Les nuées s'amassaient sur la haute mer faite d'une éternité de chaudes larmes.
III
Au bois il y a un oiseau, son chant vous arrête et vous fait rougir.
Il y a une horloge qui ne sonne pas.
Il y a une fondrière avec un nid de bêtes blanches.
Il y a une cathédrale qui descend et un lac qui monte.
Il y a une petite voiture abandonnée dans le taillis, ou qui descend le sentier en courant,
enrubannée.
Il y a une troupe de petits comédiens en costumes, aperçus sur la route à travers la lisière du bois.

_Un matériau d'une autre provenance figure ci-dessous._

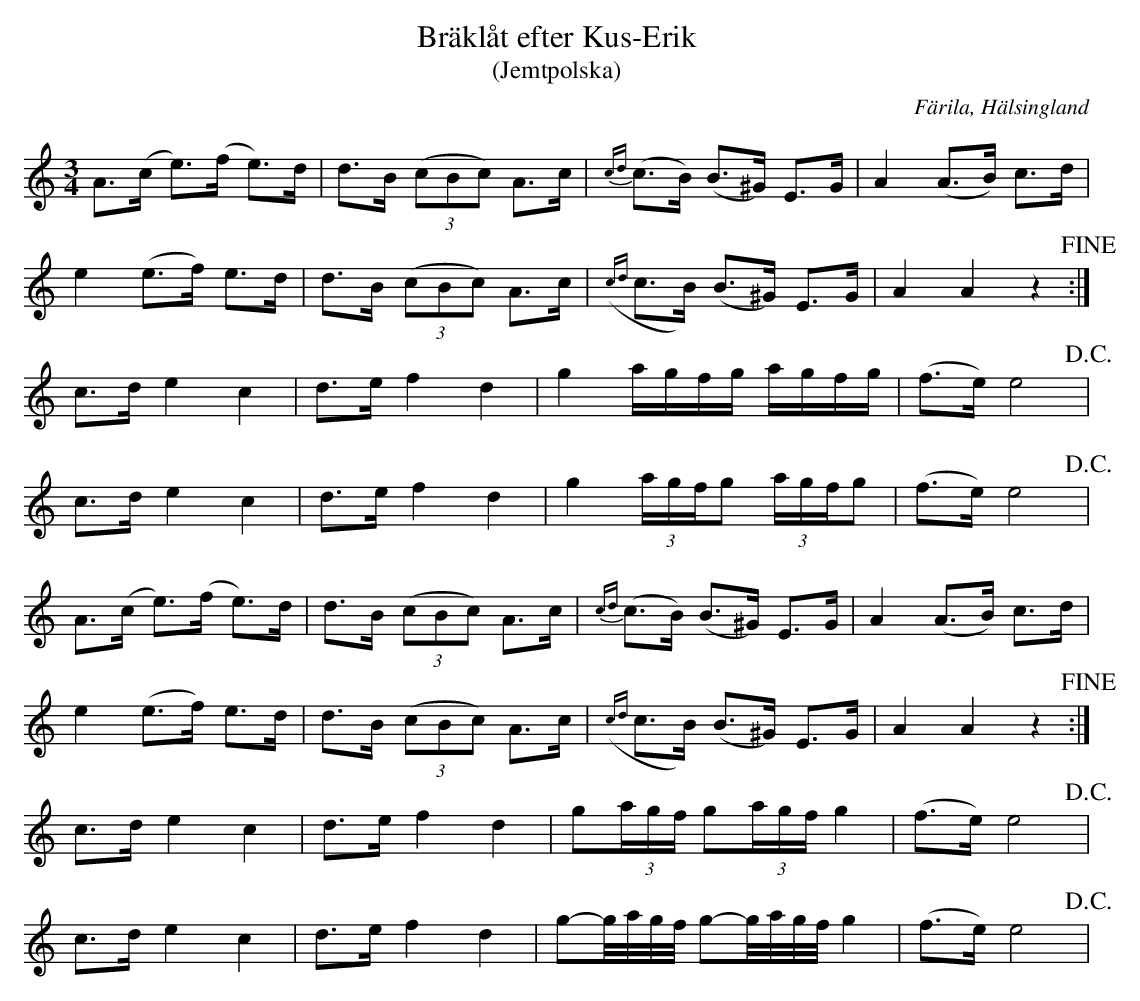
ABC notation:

Il y a enfin, quand l'on a faim et soif, quelqu'un qui vous chasse.
IV
Je suis le saint, en prière sur la terrasse, - comme les bêtes pacifiques paissent jusqu'à la mer de
Palestine.
Je suis le savant au fauteuil sombre. Les branches et la pluie se jettent à la croisée de la
bibliothèque.
Je suis le piéton de la grand'route par les bois nains; la rumeur des écluses couvre mes pas. Je vois
longtemps la mélancolique lessive d'or du couchant.
Je serais bien l'enfant abandonné sur la jetée partie à la haute mer, le petit valet, suivant l'allée dont
le front touche le ciel.
Les sentiers sont âpres. Les monticules se couvrent de genêts. L'air est immobile. Que les oiseaux
et les sources sont loin! Ce ne peut être que la fin du monde, en avançant.
V
Qu'on me loue enfin ce tombeau, blanchi à la chaux avec les lignes du ciment en relief - très loin
sous terre.
Je m'accoude à la table, la lampe éclaire très vivement ces journaux que je suis idiot de relire, ces
livres sans intérêt.
A une distance énorme au-dessus de mon salon souterrain, les maisons s'implantent, les brumes
s'assemblent. La boue est rouge ou noire. Ville monstrueuse, nuit sans fin!
Moins haut, sont des égouts. Aux côtés, rien que l'épaisseur du globe. Peut-être les gouffres d'azur,
des puits de feu. C'est peut-être sur ces plans que se rencontrent lunes et comètes, mers et fables.
Aux heures d'amertume je m'imagine des boules de saphir, de métal. Je suis maître du silence.
Pourquoi une apparence de soupirail blêmirait-elle au coin de la voûte?
Conte
Un Prince était vexé de ne s'être employé jamais qu'à la perfection des générosités vulgaires. Il
prévoyait d'étonnantes révolutions de l'amour, et soupçonnait ses femmes de pouvoir mieux que
cette complaisance agrémentée de ciel et de luxe. Il voulait voir la vérité, l'heure du désir et de la
satisfaction essentiels. Que ce fût ou non une aberration de piété, il voulut. Il possédait au moins un
assez large pouvoir humain.
Toutes les femmes qui l'avaient connu furent assassinées. Quel saccage du jardin de la beauté! Sous
le sabre, elles le bénirent. Il n'en commanda point de nouvelles. - Les femmes réapparurent.
Il tua tous ceux qui le suivaient, après la chasse ou les libations. - Tous le suivaient.
Il s'amusa à égorger les bêtes de luxe. Il fit flamber les palais. Il se ruait sur les gens et les taillait en
pièces. - La foule, les toits d'or, les belles bêtes existaient encore.
Peut-on s'extasier dans la destruction, se rajeunir par la cruauté! Le peuple ne murmura pas.
Personne n'offrit le concours de ses vues.
Un soir il galopait fièrement. Un Génie apparut, d'une beauté ineffable, inavouable même. De sa
physionomie et de son maintien ressortait la promesse d'un amour multiple et complexe! d'un
bonheur indicible, insupportable même! Le Prince et le Génie s'anéantirent probablement dans la
santé essentielle. Comment n'auraient-ils pas pu en mourir? Ensemble donc ils moururent.
Mais ce Prince décéda, dans son palais, à un âge ordinaire. Le Prince était le Génie. Le Génie était
le Prince.
La musique savante manque à notre désir.
Parade
Des drôles très solides. Plusieurs ont exploité vos mondes. Sans besoins, et peu pressés de mettre
en oeuvre leurs brillantes facultés et leur expérience de vos consciences.